Gestellte Aufgabe:
Schreiben Sie bitte die folgenden Zeilen vom Anfang bis einschließlich der Zeile mit „n30 -> n31 [arrowtail=dot“ genau ab. Lassen Sie die Bilder dabei weg.

Vorliegende Zeilen:
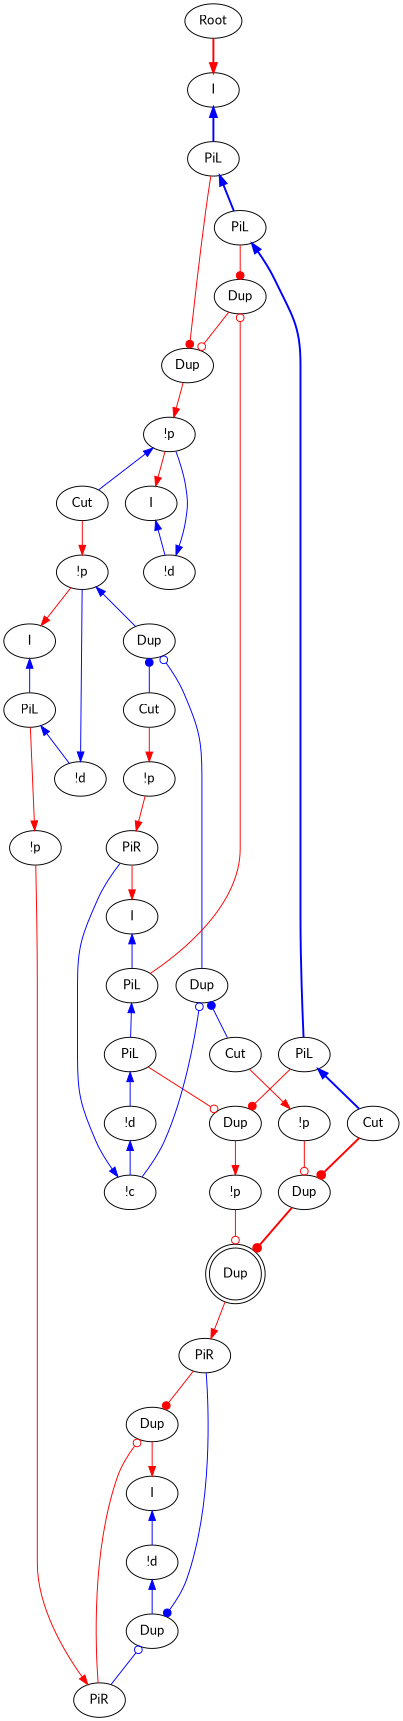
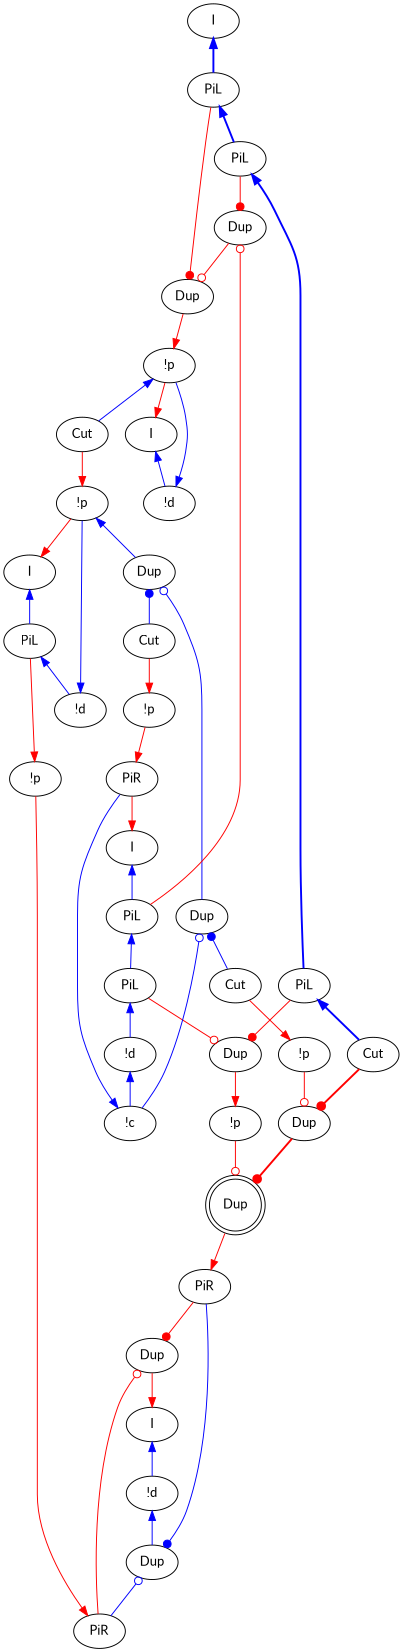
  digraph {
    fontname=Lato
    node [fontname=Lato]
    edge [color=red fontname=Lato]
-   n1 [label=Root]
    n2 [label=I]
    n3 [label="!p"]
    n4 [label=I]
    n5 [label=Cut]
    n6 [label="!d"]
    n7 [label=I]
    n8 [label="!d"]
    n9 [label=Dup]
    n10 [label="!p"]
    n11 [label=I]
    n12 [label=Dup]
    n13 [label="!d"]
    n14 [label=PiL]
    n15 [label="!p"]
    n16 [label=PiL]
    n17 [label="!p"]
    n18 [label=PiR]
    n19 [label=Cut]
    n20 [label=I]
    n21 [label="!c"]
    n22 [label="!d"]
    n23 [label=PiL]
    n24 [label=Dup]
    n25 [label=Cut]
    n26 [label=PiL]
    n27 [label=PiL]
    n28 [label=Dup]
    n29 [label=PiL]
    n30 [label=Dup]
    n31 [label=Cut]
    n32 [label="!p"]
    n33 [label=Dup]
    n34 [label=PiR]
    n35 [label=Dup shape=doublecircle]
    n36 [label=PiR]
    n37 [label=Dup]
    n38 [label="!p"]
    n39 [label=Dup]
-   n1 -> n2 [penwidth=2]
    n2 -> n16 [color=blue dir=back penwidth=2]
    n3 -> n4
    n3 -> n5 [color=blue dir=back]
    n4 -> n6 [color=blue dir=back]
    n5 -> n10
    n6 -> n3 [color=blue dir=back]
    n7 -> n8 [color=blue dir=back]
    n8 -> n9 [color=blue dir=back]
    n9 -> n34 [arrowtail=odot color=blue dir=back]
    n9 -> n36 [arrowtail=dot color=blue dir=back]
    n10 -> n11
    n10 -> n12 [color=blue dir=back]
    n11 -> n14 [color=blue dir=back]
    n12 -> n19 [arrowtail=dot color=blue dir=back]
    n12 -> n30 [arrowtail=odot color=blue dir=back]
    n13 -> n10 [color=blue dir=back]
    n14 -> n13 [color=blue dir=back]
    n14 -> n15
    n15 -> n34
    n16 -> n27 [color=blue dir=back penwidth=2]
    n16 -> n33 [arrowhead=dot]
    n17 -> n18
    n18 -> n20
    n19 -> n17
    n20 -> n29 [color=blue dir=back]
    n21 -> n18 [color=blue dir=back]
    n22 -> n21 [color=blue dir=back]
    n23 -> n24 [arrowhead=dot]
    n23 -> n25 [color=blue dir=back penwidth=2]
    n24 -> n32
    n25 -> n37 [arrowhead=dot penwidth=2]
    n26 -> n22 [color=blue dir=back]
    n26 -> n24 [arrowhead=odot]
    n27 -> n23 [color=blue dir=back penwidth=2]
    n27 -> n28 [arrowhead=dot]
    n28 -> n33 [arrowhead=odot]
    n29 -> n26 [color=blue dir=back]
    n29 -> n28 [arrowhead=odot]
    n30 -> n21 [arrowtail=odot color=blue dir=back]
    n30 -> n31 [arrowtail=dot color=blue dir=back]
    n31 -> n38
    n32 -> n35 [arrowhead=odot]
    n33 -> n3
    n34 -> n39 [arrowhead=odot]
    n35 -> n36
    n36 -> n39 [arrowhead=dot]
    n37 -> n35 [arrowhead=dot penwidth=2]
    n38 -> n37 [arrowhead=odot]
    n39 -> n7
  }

Ergebnis der Aufgabe:
  digraph {
    fontname=Lato
    node [fontname=Lato]
    edge [color=red fontname=Lato]
-   n1 [label=Root]
    n2 [label=I]
    n3 [label="!p"]
    n4 [label=I]
    n5 [label=Cut]
    n6 [label="!d"]
    n7 [label=I]
    n8 [label="!d"]
    n9 [label=Dup]
    n10 [label="!p"]
    n11 [label=I]
    n12 [label=Dup]
    n13 [label="!d"]
    n14 [label=PiL]
    n15 [label="!p"]
    n16 [label=PiL]
    n17 [label="!p"]
    n18 [label=PiR]
    n19 [label=Cut]
    n20 [label=I]
    n21 [label="!c"]
    n22 [label="!d"]
    n23 [label=PiL]
    n24 [label=Dup]
    n25 [label=Cut]
    n26 [label=PiL]
    n27 [label=PiL]
    n28 [label=Dup]
    n29 [label=PiL]
    n30 [label=Dup]
    n31 [label=Cut]
    n32 [label="!p"]
    n33 [label=Dup]
    n34 [label=PiR]
    n35 [label=Dup shape=doublecircle]
    n36 [label=PiR]
    n37 [label=Dup]
    n38 [label="!p"]
    n39 [label=Dup]
-   n1 -> n2 [penwidth=2]
    n2 -> n16 [color=blue dir=back penwidth=2]
    n3 -> n4
    n3 -> n5 [color=blue dir=back]
    n4 -> n6 [color=blue dir=back]
    n5 -> n10
    n6 -> n3 [color=blue dir=back]
    n7 -> n8 [color=blue dir=back]
    n8 -> n9 [color=blue dir=back]
    n9 -> n34 [arrowtail=odot color=blue dir=back]
    n9 -> n36 [arrowtail=dot color=blue dir=back]
    n10 -> n11
    n10 -> n12 [color=blue dir=back]
    n11 -> n14 [color=blue dir=back]
    n12 -> n19 [arrowtail=dot color=blue dir=back]
    n12 -> n30 [arrowtail=odot color=blue dir=back]
    n13 -> n10 [color=blue dir=back]
    n14 -> n13 [color=blue dir=back]
    n14 -> n15
    n15 -> n34
    n16 -> n27 [color=blue dir=back penwidth=2]
    n16 -> n33 [arrowhead=dot]
    n17 -> n18
    n18 -> n20
    n19 -> n17
    n20 -> n29 [color=blue dir=back]
    n21 -> n18 [color=blue dir=back]
    n22 -> n21 [color=blue dir=back]
    n23 -> n24 [arrowhead=dot]
    n23 -> n25 [color=blue dir=back penwidth=2]
    n24 -> n32
    n25 -> n37 [arrowhead=dot penwidth=2]
    n26 -> n22 [color=blue dir=back]
    n26 -> n24 [arrowhead=odot]
    n27 -> n23 [color=blue dir=back penwidth=2]
    n27 -> n28 [arrowhead=dot]
    n28 -> n33 [arrowhead=odot]
    n29 -> n26 [color=blue dir=back]
    n29 -> n28 [arrowhead=odot]
    n30 -> n21 [arrowtail=odot color=blue dir=back]
    n30 -> n31 [arrowtail=dot color=blue dir=back]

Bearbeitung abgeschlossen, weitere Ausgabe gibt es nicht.